Although I don't experience exactly what you describe I do experience intrusive images that are not directly related. And they only started after I properly got past the dissociation and briefly "looked" at my trauma the first time. They happened within minutes after that and seem very linked and continue to be linked to the trauma.

They are mostly images of extreme self harm and are very clear and graphic. The only thing I can think of is that they represent my pain. So thanks for this thread and sharing as it gives lots of food for thought. I understand you saying that they might be signs of hypervigilence for you. It sounds awful regardless of the cause.
 
I have intrusive thoughts too. I think mine are my PTSD. I say that because, my thoughts are of things that have already happened to me in one degree or another. And the "what if" I'm asking myself is "what if I'm seeing this again?". Followed by hypervigilance and "I am seeing this again. It is happening again."

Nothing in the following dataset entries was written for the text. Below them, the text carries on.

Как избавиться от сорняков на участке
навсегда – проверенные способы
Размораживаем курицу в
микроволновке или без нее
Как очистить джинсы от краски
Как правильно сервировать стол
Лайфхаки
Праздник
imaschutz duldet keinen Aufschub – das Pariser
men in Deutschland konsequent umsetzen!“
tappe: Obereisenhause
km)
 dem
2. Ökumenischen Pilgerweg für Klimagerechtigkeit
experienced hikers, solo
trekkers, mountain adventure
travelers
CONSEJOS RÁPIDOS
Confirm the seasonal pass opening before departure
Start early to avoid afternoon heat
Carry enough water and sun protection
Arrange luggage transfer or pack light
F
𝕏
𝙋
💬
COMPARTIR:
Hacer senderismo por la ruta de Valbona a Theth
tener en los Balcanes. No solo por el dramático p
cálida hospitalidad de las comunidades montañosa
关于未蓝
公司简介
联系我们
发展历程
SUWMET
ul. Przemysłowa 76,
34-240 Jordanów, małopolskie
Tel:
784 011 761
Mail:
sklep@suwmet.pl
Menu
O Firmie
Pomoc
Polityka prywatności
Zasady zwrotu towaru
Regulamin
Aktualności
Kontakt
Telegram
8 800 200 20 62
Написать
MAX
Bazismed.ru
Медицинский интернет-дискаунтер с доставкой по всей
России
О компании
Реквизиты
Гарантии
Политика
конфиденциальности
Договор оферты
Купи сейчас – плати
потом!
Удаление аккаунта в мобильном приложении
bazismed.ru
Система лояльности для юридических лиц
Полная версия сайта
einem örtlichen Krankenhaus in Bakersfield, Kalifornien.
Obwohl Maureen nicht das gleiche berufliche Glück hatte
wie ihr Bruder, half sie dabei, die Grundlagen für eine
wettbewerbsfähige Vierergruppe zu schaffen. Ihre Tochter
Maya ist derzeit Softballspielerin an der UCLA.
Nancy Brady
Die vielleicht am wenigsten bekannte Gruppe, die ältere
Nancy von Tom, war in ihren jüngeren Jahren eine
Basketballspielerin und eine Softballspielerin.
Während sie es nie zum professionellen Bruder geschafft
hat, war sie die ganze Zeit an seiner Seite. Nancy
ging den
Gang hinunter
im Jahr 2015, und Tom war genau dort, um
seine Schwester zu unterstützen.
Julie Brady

Using your example of the plane I think the person with OCD is going to imagine.. instead of remember.. multiple bad things that could happen to the plane that would effect them directly. And I think the person with PTSD is flashing back to or having memories of something that already happened to them involving a plane.

I'm not a medical professional and I can only speak for myself but, I hope that helps answer your question :).
 
my 'mantra' is more of a "is this how I die?"

Yeah, not if but when. All I hope for is quick and relatively painless, there is no hope of dodging the bastard when it comes, "Is this how I go out?" is mine, it actually releases me from anxiety for the most part (except in dreams or in training oddly enough), that and the old idea that today is a good day to die (well, as good as any, I'd hate to go out lying on the floor, having had a stroke and dying of exposure over several days, that really would suck).